2.    Effectiveness; Conditions Precedent.  This Amendment shall be effective as of the date hereof when all of the conditions set forth in this Section 2 shall have been satisfied in form and substance reasonably satisfactory to the Administrative Agent.
(a)    Execution and Delivery of Amendment.  The Administrative Agent shall have received copies of this Amendment duly executed by the Loan Parties, each Lender and the Administrative Agent.
(b)    Opinion of Counsel. The Administrative Agent shall have received a favorable opinion of legal counsel (including appropriate local counsel) to the Loan Parties, addressed to the 

5

Administrative Agent and each Lender, dated as of the date hereof, in form and substance reasonably satisfactory to the Administrative Agent.

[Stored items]
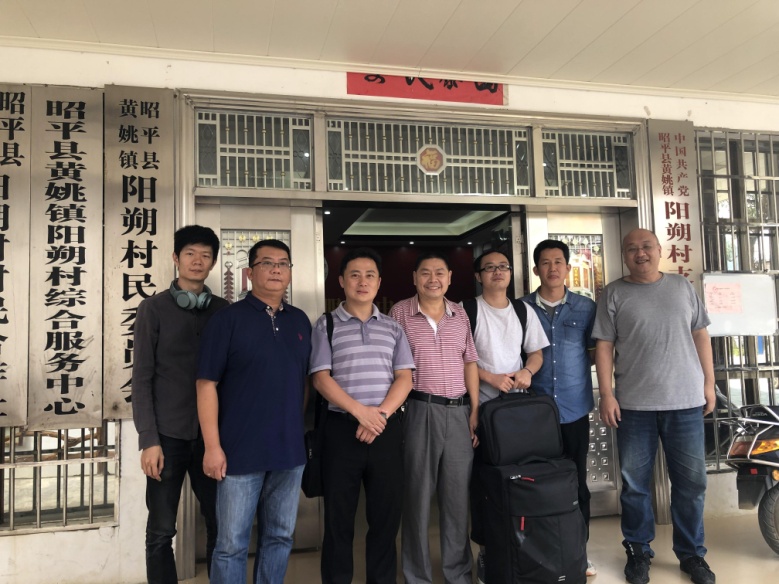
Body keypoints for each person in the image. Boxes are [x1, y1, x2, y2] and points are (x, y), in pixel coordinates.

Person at [592, 228, 716, 584]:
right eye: (632, 248)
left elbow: (700, 334)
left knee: (691, 484)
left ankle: (692, 554)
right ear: (624, 255)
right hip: (634, 407)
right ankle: (638, 550)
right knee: (635, 486)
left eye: (646, 246)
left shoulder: (681, 287)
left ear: (660, 250)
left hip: (686, 403)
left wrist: (709, 383)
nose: (640, 253)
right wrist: (607, 393)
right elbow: (604, 345)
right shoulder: (613, 293)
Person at [196, 239, 312, 584]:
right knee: (231, 544)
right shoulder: (227, 320)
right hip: (238, 452)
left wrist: (295, 428)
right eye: (267, 263)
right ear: (249, 273)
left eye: (283, 263)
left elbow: (305, 383)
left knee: (280, 537)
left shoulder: (300, 321)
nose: (276, 269)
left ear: (290, 272)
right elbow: (206, 385)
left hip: (289, 453)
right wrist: (212, 447)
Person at [309, 247, 415, 584]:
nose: (362, 281)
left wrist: (378, 416)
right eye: (354, 275)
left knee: (385, 520)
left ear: (379, 282)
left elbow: (405, 378)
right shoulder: (325, 325)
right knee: (338, 521)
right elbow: (320, 378)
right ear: (341, 281)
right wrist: (360, 413)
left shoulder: (393, 328)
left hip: (386, 431)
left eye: (370, 275)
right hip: (342, 433)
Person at [132, 224, 228, 584]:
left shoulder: (224, 311)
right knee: (160, 531)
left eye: (205, 255)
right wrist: (148, 440)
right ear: (176, 258)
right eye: (190, 253)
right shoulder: (153, 309)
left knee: (220, 524)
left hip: (212, 438)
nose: (197, 261)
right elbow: (142, 378)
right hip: (167, 437)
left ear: (213, 262)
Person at [389, 252, 479, 584]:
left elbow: (470, 362)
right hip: (418, 410)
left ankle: (458, 573)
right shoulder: (399, 312)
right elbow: (391, 365)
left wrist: (475, 409)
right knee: (417, 497)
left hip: (458, 412)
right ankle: (417, 575)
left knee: (457, 498)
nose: (433, 279)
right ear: (414, 278)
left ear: (450, 277)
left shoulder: (460, 314)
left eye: (439, 272)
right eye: (425, 273)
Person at [467, 249, 548, 584]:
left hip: (516, 415)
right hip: (482, 413)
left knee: (519, 483)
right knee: (484, 486)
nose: (497, 272)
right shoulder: (467, 310)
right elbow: (458, 358)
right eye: (489, 268)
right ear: (479, 276)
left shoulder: (523, 310)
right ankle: (487, 551)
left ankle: (520, 548)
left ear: (511, 273)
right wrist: (489, 377)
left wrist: (527, 371)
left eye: (503, 267)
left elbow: (536, 353)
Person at [522, 239, 598, 577]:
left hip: (573, 409)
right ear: (536, 269)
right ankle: (540, 552)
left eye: (558, 262)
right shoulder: (521, 308)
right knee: (535, 483)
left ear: (567, 268)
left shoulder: (586, 307)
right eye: (545, 262)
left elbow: (595, 353)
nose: (552, 268)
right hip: (533, 413)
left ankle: (579, 552)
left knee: (576, 482)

### WORK INSTRUCTIONS
- a) Decide whether each statement agrees with the amendment conditions text, answering yes or no and quoting the words that settle it: (i) The Amendment takes effect once the Section 2 conditions are satisfied to the Administrative Agent's reasonable satisfaction. (ii) Only the Loan Parties must execute the copies of the Amendment. (iii) The opinion of legal counsel must be favorable.
- b) Resume the amendment conditions text after its final sentence and write the next part.

### ANSWERS TO THE EXERCISES
- a)
(i) Yes: "This Amendment shall be effective as of the date hereof when all of the conditions set forth in this Section 2 shall have been satisfied in form and substance reasonably satisfactory to the Administrative Agent."
(ii) No: "duly executed by the Loan Parties, each Lender and the Administrative Agent."
(iii) Yes: "a favorable opinion of legal counsel"

- b)
(c)    Organization Documents, Resolutions, Etc.  The Administrative Agent shall have received the following, each in form and substance reasonably satisfactory to the Administrative Agent:
(i)    copies of the Organization Documents of each Loan Party certified to be true and complete as of a recent date by the appropriate Governmental Authority of the state or other jurisdiction of its incorporation or organization, where applicable, and certified by a secretary or assistant secretary of such Loan Party to be true and correct as of the date hereof, or a certification that no change has been made to the Organization Documents since the Closing Date;
(ii)    such certificates of resolutions or other action, incumbency certificates and/or other certificates of Responsible Officers of each Loan Party as the Administrative Agent may require evidencing the identity, authority and capacity of each Responsible Officer thereof authorized to act as a Responsible Officer in connection with this Amendment; and
(iii)    such documents and certifications as the Administrative Agent may reasonably require to evidence that each Loan Party is duly organized or formed, and is validly existing, in good standing and qualified to engage in business in its state of organization or formation.
(d)    KYC Information.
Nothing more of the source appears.